August 2017 by Ollie Hayler, Business Development Lead - PalmSecure & Surient (UK&Ireland), Fujitsu Cyber Security

As you might know, a computer security expert who told the world how to write computer passwords 14 years ago admitted today he got it wrong. He said that using capital letters, numbers and symbols could actually make it easier for hackers to steal passwords, contrary to common believes. The comment from Ollie Hayler, Business Development Lead - PalmSecure & Surient (UK&Ireland), Fujitsu Cyber Security, has responded to the news:

“It turns out neither using a combination of symbols, numbers and letters nor changing passwords periodically can keep your accounts safe from cyber threats. Coming from a computer security expert who previously advised thousands of people on how to write computer passwords, this means only one thing: hackers are constantly innovating and so should we.

“Widely regarded as unsecure, passwords and PIN numbers are becoming a thing of the past as they can be copied, stolen, guessed or shared easily. Both customers and businesses now have a far more secure choice of authentication and verification through the use of biometrics.

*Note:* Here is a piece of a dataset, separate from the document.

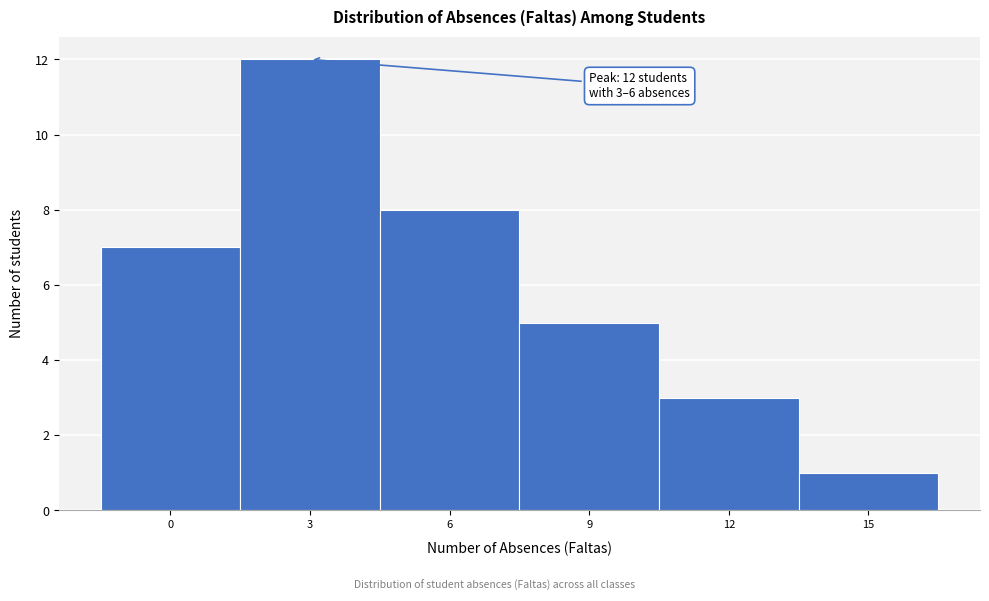

Reading left to right, extract all data points from this chart.

0=7	3=12	6=8	9=5	12=3	15=1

“One example that stands out is palm vein. This technology combines the convenience of a contactless sensor with biometric security, and uses image recognition and optical technology to scan the normally invisible vein pattern of the palm. It’s proven to be highly accurate and highly resistant to counterfeiting, impersonation, and other dishonest actions. It is currently being used in hospitals, and for financial transactions at ATMs and kiosk terminals at several banks around the globe. For users, the system is more convenient and faster than typing a password – with identity verification usually completed within one second. Each palm vein pattern is unique and it stays the same throughout a person’s life.

“While we don’t expect biometric adoption to happen overnight, biometric verification of identity on a personal device will, in one way or another, become a standard identification process.”